Marroni (eetbare kastanjes) worden in heel Zwitserland in de winterperiode of geroosterd en warm op straat verkocht of als vermicelli (gekookt en gesuikerd en dan door een pers gehaald - als een soort spaghetti) als dessert aangeboden. Op allerlei kastanjefeesten in Ticino worden allerlei producten van kastanjes aangeboden, zoals broden, deegwaren, pralines, broodbeleg etc. Zincarlìn is een typische kwark uit het Valle di Muggio in de vorm van een kleine cilinder. Hij wordt van koemelk of van koe- en geitenmelk gemaakt en met zwarte peper gekruid. Hij komt pas in de handel na een rijpingstijd van twee maanden in de natuurkelder. De fijne
Amaretti zijn kleine Italiaanse bitterkoekjes van geklopt eiwit, suiker, gemalen amandelen en/of abrikozenpitten. Bij het bakken rijzen ze flink tot een zeer luchtig, knapperig geheel.
Gazosa (Ticiner limonade) is een heldere, alcoholvrije, gezoete, koolzuurhoudende citroenlimonade uit Italië en uit het kanton Ticino. Uit Misox, ten zuiden van de Alpen, stamt de Gazosa “La Fiorenzana”. In Grono staat een middeleeuwse toren, waaraan de Gazosa zijn naam dankt. Direct daarnaast maakt de familie Ponzio-Tonna sinds 1921, volgens een origineel recept, haar fruitige dranken. De oorspronkelijke citroenlimonade wordt tegenwoordig in acht verschillende smaken aangeboden.
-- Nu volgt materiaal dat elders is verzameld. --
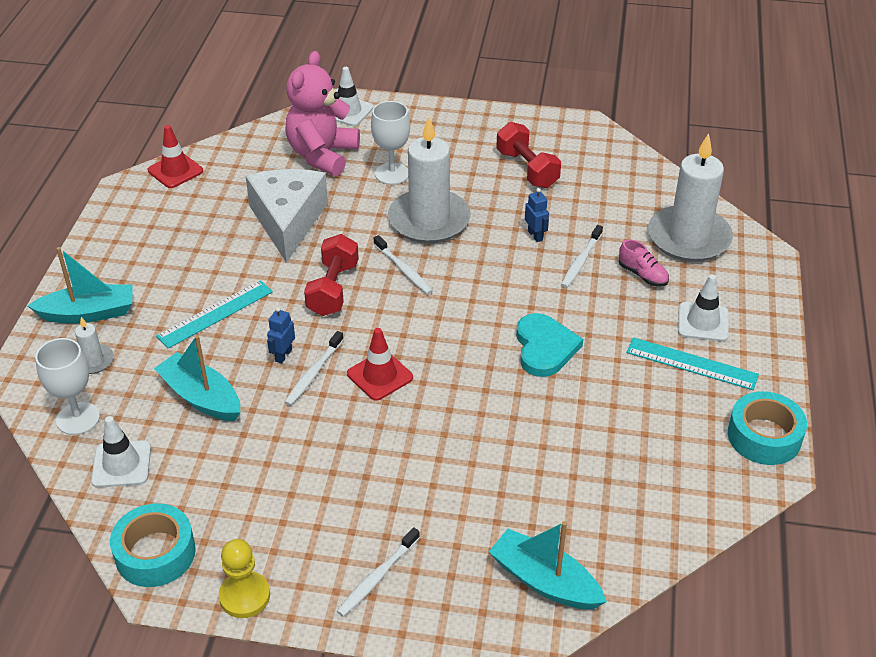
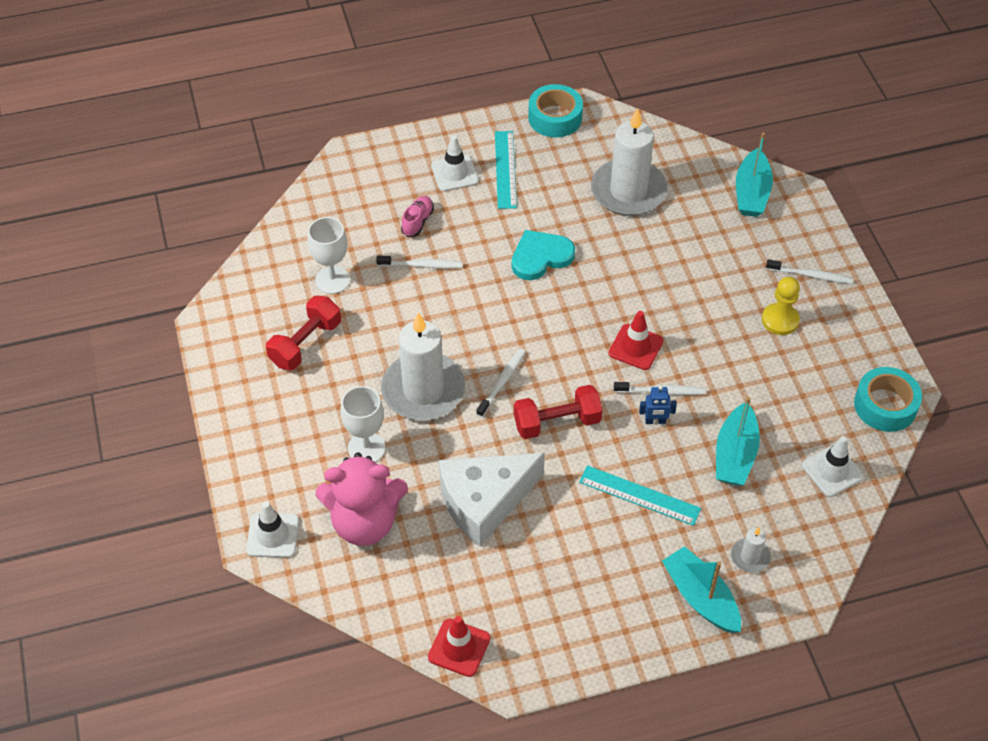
camera: 115 degrees left, 10 degrees up
white goblet [35,338,100,435] -> white goblet moved to [307,217,350,294]
yellow pawn [219,539,270,618] -> yellow pawn moved to [762,277,800,335]
blue robot [525,188,549,242] -> none
white candle [648,133,733,262] -> white candle moved to [591,108,667,216]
Gazosa is in heel Zwitserland erg geliefd – vooral ook in Inn-bars.
Graubünden
Typische Bündner gerechten zijn
Pizzoccheri (een eenpansgerecht van boekweitnoedels met verschillende groenten en kaas),
Capuns (rollades van snijbiet of latuw, gevuld met pasta),
Maluns (geraspte aardappelen, vermengd met meel en langzaam geroosterd in boter),
Churer Fleischtorte (vleestaart uit Chur) of het
Birnbrot (een dunne laag brooddeeg gevuld met een mengeling van gedroogd fruit, noten en brooddeeg). Niet te vergeten is de
Bündner Gerstensuppe (gerstesoep) (met spek), de
Plain in Pigna (een soort rösti met spek en worst) en natuurlijk het
Bündnerfleisch (een aan de lucht gedroogd rauw pekelvlees, vervaardigd van runderbout. In de regel is het rechthoekig, met een stevige consistentie en binnenin een dieprode kleur). Een waar culinair visitekaartje en exporthit is de
Bündner Nusstorte (taart van zandtaartdeeg met notenvulling), niet te verwarren met de
Engadiner Torte (taart van meer lagen met twee tot drie dunnen bodems van zandtaartdeeg, boter-vanillecrème en Florentijnse bovenlaag).
Culinair erfgoed van Zwitserland
De vereniging
Culinair erfgoed van Zwitserland werd opgericht in het jaar 2004 en omvatte van 2004 tot 2009 buiten de grenzen van het kanton en de regio vallende, traditionele voedingsmiddelen van Zwitserland, inclusief de vervaardiging ervan, de eigenschappen en de geschiedenis. Tot op heden konden ca. 400 producten onderzocht en in een inventaris gepubliceerd worden.